Pour cette 9e édition de la mythique course autour du monde en solitaire, sans escale et sans assistance, une révolution technologique devrait permettre aux voiliers de battre tous les records de vitesse, en volant au-dessus de l’eau : les foils.

«Avec des foils, on a gagné 2,5 nœuds en quatre ans alors qu’avant on ne gagnait que 0,2 nœud par édition. C’est extraordinaire !»
Guillaume Verdier, l’architecte d’Apivia pour Charlie Dalin mais aussi de LinkedOut pour Thomas Ruyant, tous deux favoris, s’enthousiasme pour cette technologie. La présence de ces appendices sur plus de la moitié de la flotte marque un tournant dans cette édition du Vendée Globe.

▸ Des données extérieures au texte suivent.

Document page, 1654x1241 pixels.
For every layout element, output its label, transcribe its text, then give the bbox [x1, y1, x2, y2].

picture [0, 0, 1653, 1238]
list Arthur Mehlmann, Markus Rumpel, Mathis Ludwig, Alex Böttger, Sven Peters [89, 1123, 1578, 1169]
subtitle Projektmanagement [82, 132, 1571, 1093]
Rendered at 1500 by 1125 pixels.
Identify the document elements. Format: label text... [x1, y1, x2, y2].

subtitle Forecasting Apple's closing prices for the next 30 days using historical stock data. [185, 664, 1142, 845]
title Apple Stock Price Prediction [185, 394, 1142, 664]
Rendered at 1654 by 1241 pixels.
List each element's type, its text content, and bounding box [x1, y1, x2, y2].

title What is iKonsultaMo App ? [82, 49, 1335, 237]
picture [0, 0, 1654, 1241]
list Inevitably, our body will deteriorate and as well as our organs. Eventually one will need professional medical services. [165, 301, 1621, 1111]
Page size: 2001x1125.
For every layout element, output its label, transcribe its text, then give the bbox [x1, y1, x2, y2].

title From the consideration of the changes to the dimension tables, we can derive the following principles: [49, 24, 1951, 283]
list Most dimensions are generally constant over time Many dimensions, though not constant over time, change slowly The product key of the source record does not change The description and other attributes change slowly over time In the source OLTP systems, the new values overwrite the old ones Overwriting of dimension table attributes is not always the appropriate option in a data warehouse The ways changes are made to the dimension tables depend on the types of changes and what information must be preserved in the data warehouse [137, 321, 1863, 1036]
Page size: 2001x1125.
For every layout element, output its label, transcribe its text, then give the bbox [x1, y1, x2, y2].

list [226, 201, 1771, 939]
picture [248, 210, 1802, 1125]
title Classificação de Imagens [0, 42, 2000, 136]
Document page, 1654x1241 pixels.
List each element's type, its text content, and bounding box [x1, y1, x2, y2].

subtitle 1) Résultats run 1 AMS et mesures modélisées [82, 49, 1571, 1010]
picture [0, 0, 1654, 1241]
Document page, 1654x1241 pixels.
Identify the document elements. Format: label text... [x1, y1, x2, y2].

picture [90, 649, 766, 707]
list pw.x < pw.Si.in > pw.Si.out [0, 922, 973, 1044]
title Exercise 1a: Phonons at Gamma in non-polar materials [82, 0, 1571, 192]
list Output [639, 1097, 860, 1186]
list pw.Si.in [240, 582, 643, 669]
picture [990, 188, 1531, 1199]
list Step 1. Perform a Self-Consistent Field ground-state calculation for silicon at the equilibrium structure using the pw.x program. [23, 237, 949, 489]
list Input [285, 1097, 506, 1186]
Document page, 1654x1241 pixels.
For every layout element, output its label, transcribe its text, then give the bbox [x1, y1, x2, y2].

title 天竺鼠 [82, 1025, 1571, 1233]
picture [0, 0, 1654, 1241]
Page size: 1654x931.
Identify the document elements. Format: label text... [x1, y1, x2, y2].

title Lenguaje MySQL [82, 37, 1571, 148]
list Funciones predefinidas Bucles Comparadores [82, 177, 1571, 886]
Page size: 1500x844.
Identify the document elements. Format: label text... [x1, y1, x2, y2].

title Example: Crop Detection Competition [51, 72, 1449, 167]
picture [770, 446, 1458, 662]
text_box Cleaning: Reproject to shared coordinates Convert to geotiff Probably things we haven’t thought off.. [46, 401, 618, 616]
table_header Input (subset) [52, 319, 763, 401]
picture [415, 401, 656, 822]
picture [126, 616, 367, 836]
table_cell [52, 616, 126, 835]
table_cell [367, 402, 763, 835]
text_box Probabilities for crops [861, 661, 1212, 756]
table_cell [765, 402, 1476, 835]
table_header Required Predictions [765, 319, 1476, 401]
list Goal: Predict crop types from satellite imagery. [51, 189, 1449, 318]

À la barre de voiliers de 18,28 m, des skippers, plus nombreux à chaque édition tous les quatre ans, s’élancent pour franchir les trois caps mythiques de l’hémisphère sud – Bonne-Espérance, Leeuwin, Horn – en des temps record.
Titouan Lamazou remportait la première édition, en 1990, en 109 jours. 27 ans plus tard, en 2016, Armel Le Cléac’h arrivait en vainqueur aux Sables-d’Olonne en 74 jours. Il avait fait le tour du monde à une vitesse moyenne de 15,43 nœuds (environ 30 km/h) soit près de 6 nœuds de plus qu’en 1990, un pas de géant dans l’histoire de la course au large.

Pour comprendre pourquoi le foil est une révolution il faut comprendre comment fonctionne un bateau. Pour avancer, un voilier a besoin de capter du vent dans ses voiles. La force de l’air va appuyer sur le voilier qui va gîter, autrement dit pencher. Il captera alors moins de vent et va ralentir. L’objectif est donc de contrebalancer la force du vent dans les voiles en multipliant les évolutions pour faire contrepoids et de gagner en puissance.